On Mon, 2005-01-31 at 10:59, Thomas Graf wrote:
> > My experience is that you end up dropping no more than a packet in a
> > burst with policing before TCP adjusts. Also depending on the gap
> > between bursts, that may be the only packet you drop altogether.
> > In long flows such as file transfers, avergae of one packet ever gets
> > dropped.
>
> I mostly agree but not completely. It's definitely true that most of
> the problems I'm fighting today are causes by the attempt to be too
> perfect in calculating. Going a step backwards solves most of the
> problems and probably works just fine for most cases. One of the main
> problem I'm facing here are big file transfers on low latency links with
> modified ip stacks to allow for a "faster" slow start (those are the
> reason why I'm trying to do this). An attempt to drop only a few
> packets results in a stronger incremenal growth. I'm not quite sure
> why that happens yet but a more aggresive policing stategy helped a
> lot. I agree that if we plan to put something like this into mainline
> those problem domains should be separated to not overcomlicate the
> whole thing.
>
Would be interesting to combine policing and random dropping to see
what happens.
I think this is something you should be able to find a student to abuse
so they can write a paper ;-> Probably Linux may not even be the right
place to do it to start with - rather simulations until you get it right
then code it into Linux.
> Sounds good. We'll need to address this anyway, the classifiers rely
> on the ip header being valid which is no longer assured.
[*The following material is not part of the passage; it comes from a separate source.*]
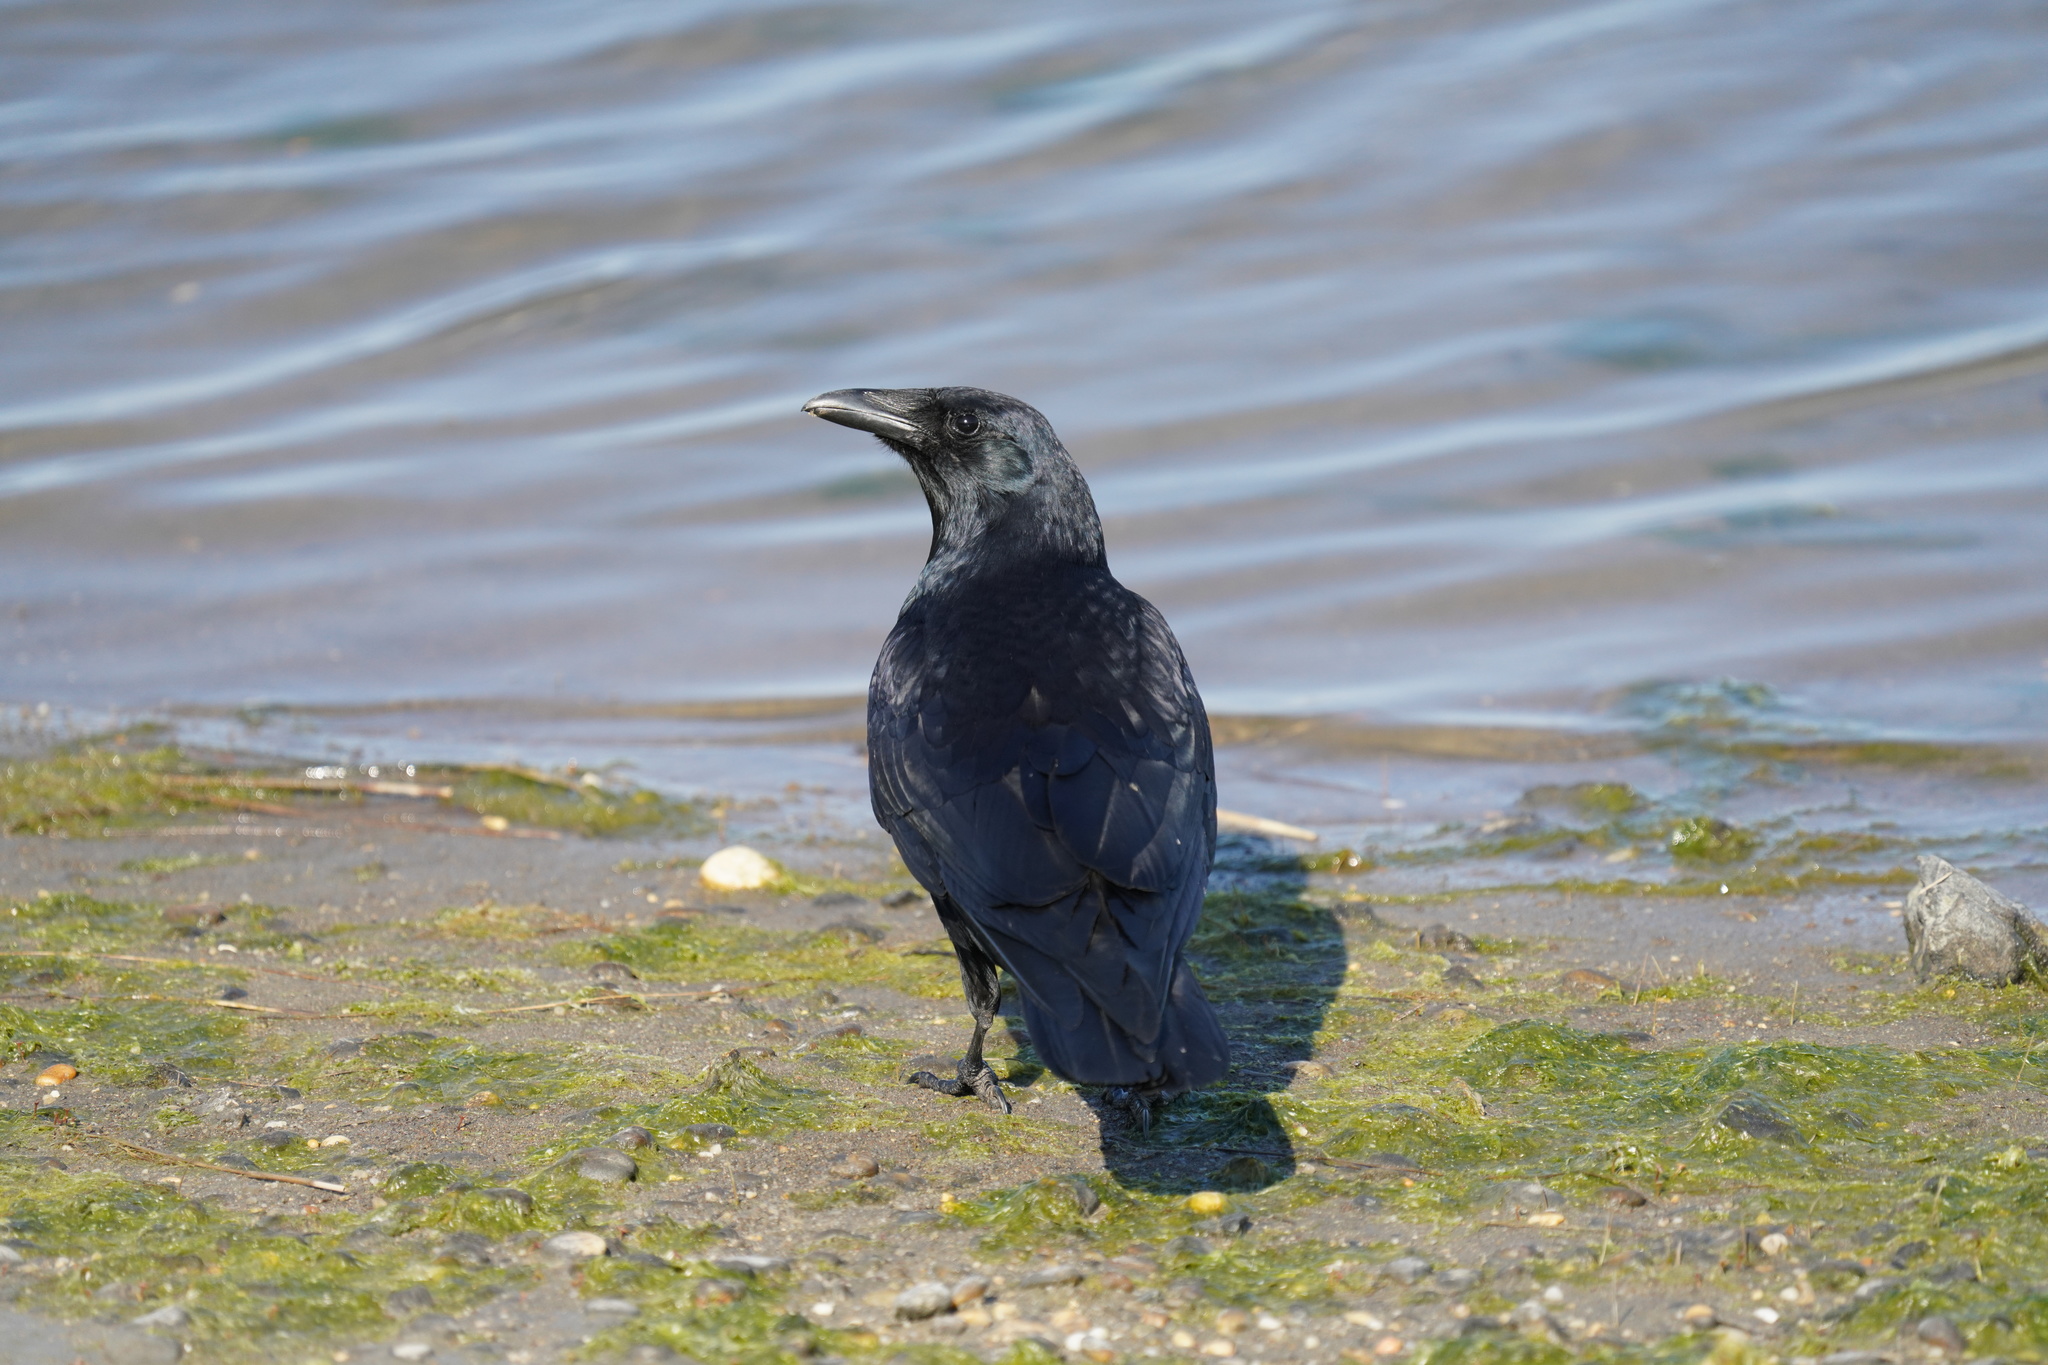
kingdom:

true - i was thinking of restoring stateless NAT at this level as well.
So csum would be needed. The csum could be programmed to either
validate only or recompute; those are the only two arguements to it that
i could think of. I suppose first thing is to put out the eaction patch
then add this action. I will try to sneak in some time this week and
write the eaction.
> > Ok, I think both approaches are correct. ematch does the check/get
> > essentially; and action will create the set/tracking if needed.
> > For the example i gave, you are absolutely correct, ematch is
> > sufficient.
>
> Right, so we can do something like the meta ematch/action split. What
> attributes to you intend to be modifieable?
Essentially on ingress create state; i have to find my notes to give you
precise answer. But one of the parameters was to select the level of
state tracking (such as "track IP only" - not sure how doable that is
with contrack)
> A neat thing would be
> to overwrite the state and thus assign a packet to another connection
> which could be used to reimplement fast nat together with pedit.
Stateless NAT doesnt really need contracking. pedit (taught to speak
english) + eaction csum should do it.